When I self-reflect, sadly, I have to admit I am absolutely guilty of perpetuating this behaviour. I will constantly compliment women on how they look, “I love your blouse”, “your hair looks nice today”, “wow, look at how beautiful that woman is”.

I have to believe that some of this is behavior is taught and learnt. Receive praise when pretty, feel good, repeat, notice beauty, talk about it and make others feel good, repeat.

Social media is a major player in this, a perfect forum to compare, taking the perfect selfie and endless tip and ways to hopefully one day be beautiful, but beautiful enough that people notice, like and also compliment us on how we are looking.

What if we were able to put this down, how much mental energy gets focused on this?
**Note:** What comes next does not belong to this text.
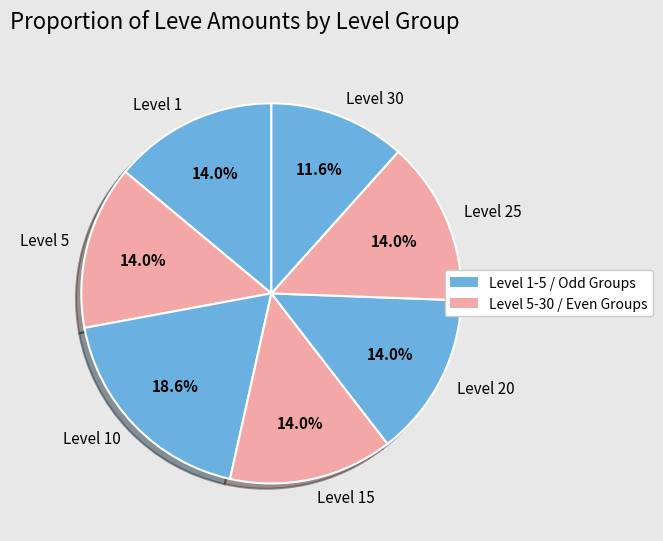

How many segments does this pie chart have?

7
In what other ways could we expand ourselves? In what other ways could we feel valued? Furthermore, could this change also shape how we are seen and felt in this world? How do we step away from this, how much focus is too much?

These aren’t easy questions and therefore don’t have easy answers. Regardless, I’m committed to do something about it. I am going to start with myself. I’m committing to noting when and how much I’m thinking about how I look. I’m going to write down all my strengths that have nothing to do with how I look. I’m going compliment three women on their character this week and repeat every week. I’m going to observe what happens!

I think we also need to include men in on these conversations. Most men I know love to help, we just need to let them know how. My husband happens to be one of these helpful guys, and is a feminist at heart. I’m going to ask if he feels inclined, to complement me on something that speaks to my essence. Let’s talk to our friends, brothers, fathers and sons!

I’m taking the time to talk about this because it really struck a chord within me because I think it has had a negative impact on my life. I also think it helps to create a healthy mind, attitude and presence.

In the name of your health if you are a woman reading this or in the name of the women you know I would like to challenge you all!!!

Notice and communicate an inner quality to three women you know! How about using the word “beauty” in a different context, like for example “you have a beautiful way with words” or “that’s beautifully argued” or “you have a beautiful inner strength”. Together let’s change the dialogue, change how women evaluate and see themselves and therefore better support the health of women around the world!